**DATA LISTING:**
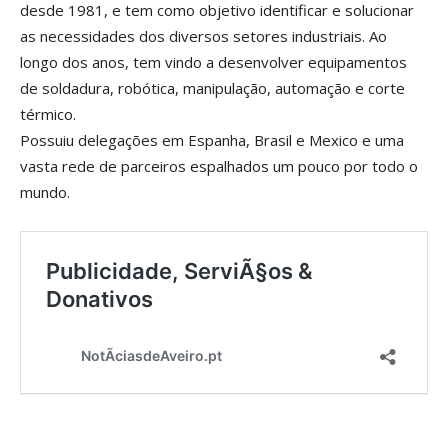
desde 1981, e tem como objetivo identificar e solucionar
as necessidades dos diversos setores industriais. Ao
longo dos anos, tem vindo a desenvolver equipamentos
de soldadura, robótica, manipulação, automação e corte
térmico.
Possuiu delegações em Espanha, Brasil e Mexico e uma
vasta rede de parceiros espalhados um pouco por todo o
mundo.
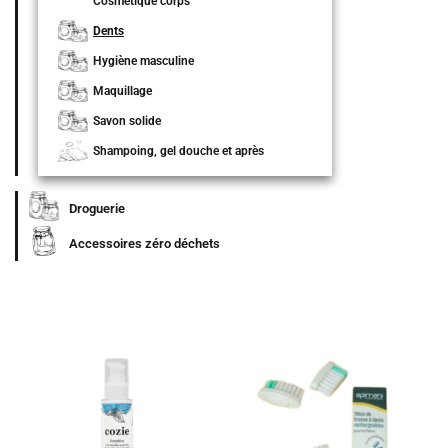
Cosmétique corps
Dents
Hygiène masculine
Maquillage
Savon solide
Shampoing, gel douche et après
shampoing
Droguerie
Accessoires zéro déchets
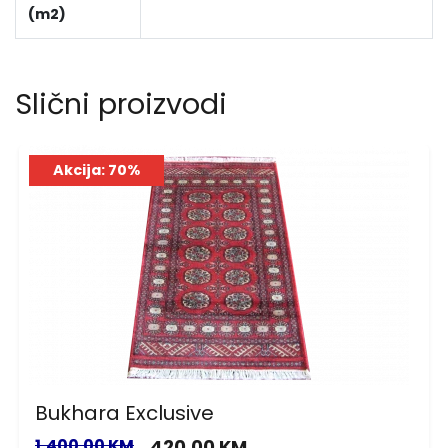
(m2)
Slični proizvodi
Akcija: 70%
Bukhara Exclusive
1,400.00 KM
420.00 KM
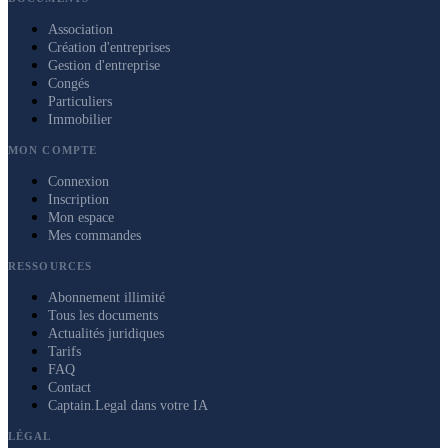
Association
Création d'entreprises
Gestion d'entreprise
Congés
Particuliers
Immobilier
MON COMPTE
Connexion
Inscription
Mon espace
Mes commandes
RESSOURCES
Abonnement illimité
Tous les documents
Actualités juridiques
Tarifs
FAQ
Contact
Captain.Legal dans votre IA
LÉGAL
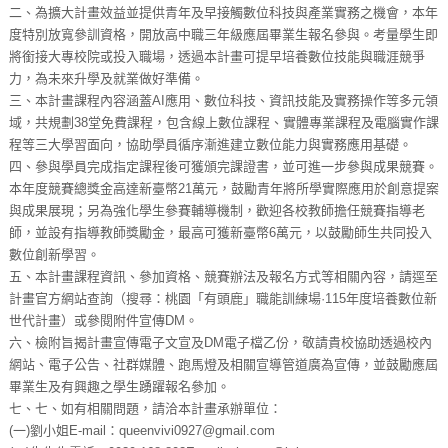
二、為擴大計畫效益並提供青年及早接觸數位科技與產業實務之機會，本年
度特別放寬參訓資格，開放高中職三年級應屆畢業生報名參與。考量學生即
將銜接大專校院或投入職場，透過本計畫可提早培養數位技能與職涯競爭
力，為未來升學及就業做好準備。
三、本計畫課程內容涵蓋AI應用、數位科技、資訊技能及實務操作等多元領
域，共規劃38堂免費課程，包含線上數位課程、實體專業課程及電腦實作課
程等三大學習面向，協助學員循序漸進建立數位能力與實務應用基礎。
四、參與學員完成指定課程後可獲頒完課證書，並可進一步參與成果競賽。
本年度競賽總獎金高達新臺幣21萬元，鼓勵青年將所學實際應用於創意提案
與成果展現；另為強化學生參賽輔導機制，歡迎各校教師擔任競賽指導老
師，並設有指導教師獎勵金，最高可獲新臺幣6萬元，以鼓勵師生共同投入
數位創新學習。
五、本計畫課程資訊、參加資格、競賽辦法及報名方式等相關內容，請逕至
計畫官方網站查詢（搜尋：桃園「有頭鹿」職能訓練場·115年度培養數位新
世代計畫）或參閱附件宣傳DM。
六、檢附旨揭計畫宣傳電子文宣及DM電子檔乙份，敬請貴校協助透過校內
網站、電子公告、社群媒體、跑馬燈及相關宣導管道廣為宣傳，並鼓勵應屆
畢業生及有興趣之學生踴躍報名參加。
七、七、如有相關問題，請洽本計畫承辦單位：
(一)劉小姐E-mail：queenvivi0927@gmail.com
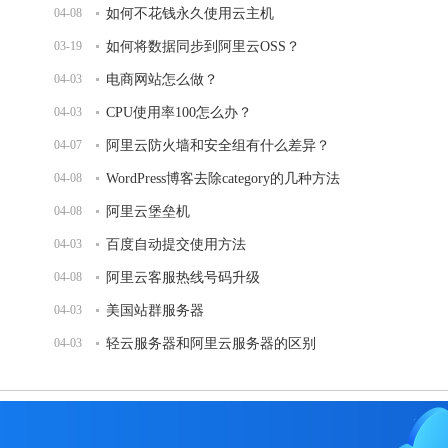
04-08
如何不花钱永久使用云主机
03-19
如何将数据同步到阿里云OSS？
04-03
电商网站怎么做？
04-03
CPU使用率100怎么办？
04-07
阿里云防火墙和安全组有什么差异？
04-08
WordPress博客去除category的几种方法
04-08
阿里云堡垒机
04-03
百度自动提交使用方法
04-08
阿里云客服热线号码升级
04-03
美国站群服务器
04-03
轻云服务器和阿里云服务器的区别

**WORK TO COMPLETE:**
Would you write out exactly the lines above, starting at the line containing "vasta rede de" and stopping after the line containing "世代計畫）或參閱附件宣傳DM。"? Omit the pictures.

**EXPECTED ANSWER:**
vasta rede de parceiros espalhados um pouco por todo o
mundo.
Cosmétique corps
Dents
Hygiène masculine
Maquillage
Savon solide
Shampoing, gel douche et après
shampoing
Droguerie
Accessoires zéro déchets
(m2)
Slični proizvodi
Akcija: 70%
Bukhara Exclusive
1,400.00 KM
420.00 KM
Association
Création d'entreprises
Gestion d'entreprise
Congés
Particuliers
Immobilier
MON COMPTE
Connexion
Inscription
Mon espace
Mes commandes
RESSOURCES
Abonnement illimité
Tous les documents
Actualités juridiques
Tarifs
FAQ
Contact
Captain.Legal dans votre IA
LÉGAL
二、為擴大計畫效益並提供青年及早接觸數位科技與產業實務之機會，本年
度特別放寬參訓資格，開放高中職三年級應屆畢業生報名參與。考量學生即
將銜接大專校院或投入職場，透過本計畫可提早培養數位技能與職涯競爭
力，為未來升學及就業做好準備。
三、本計畫課程內容涵蓋AI應用、數位科技、資訊技能及實務操作等多元領
域，共規劃38堂免費課程，包含線上數位課程、實體專業課程及電腦實作課
程等三大學習面向，協助學員循序漸進建立數位能力與實務應用基礎。
四、參與學員完成指定課程後可獲頒完課證書，並可進一步參與成果競賽。
本年度競賽總獎金高達新臺幣21萬元，鼓勵青年將所學實際應用於創意提案
與成果展現；另為強化學生參賽輔導機制，歡迎各校教師擔任競賽指導老
師，並設有指導教師獎勵金，最高可獲新臺幣6萬元，以鼓勵師生共同投入
數位創新學習。
五、本計畫課程資訊、參加資格、競賽辦法及報名方式等相關內容，請逕至
計畫官方網站查詢（搜尋：桃園「有頭鹿」職能訓練場·115年度培養數位新
世代計畫）或參閱附件宣傳DM。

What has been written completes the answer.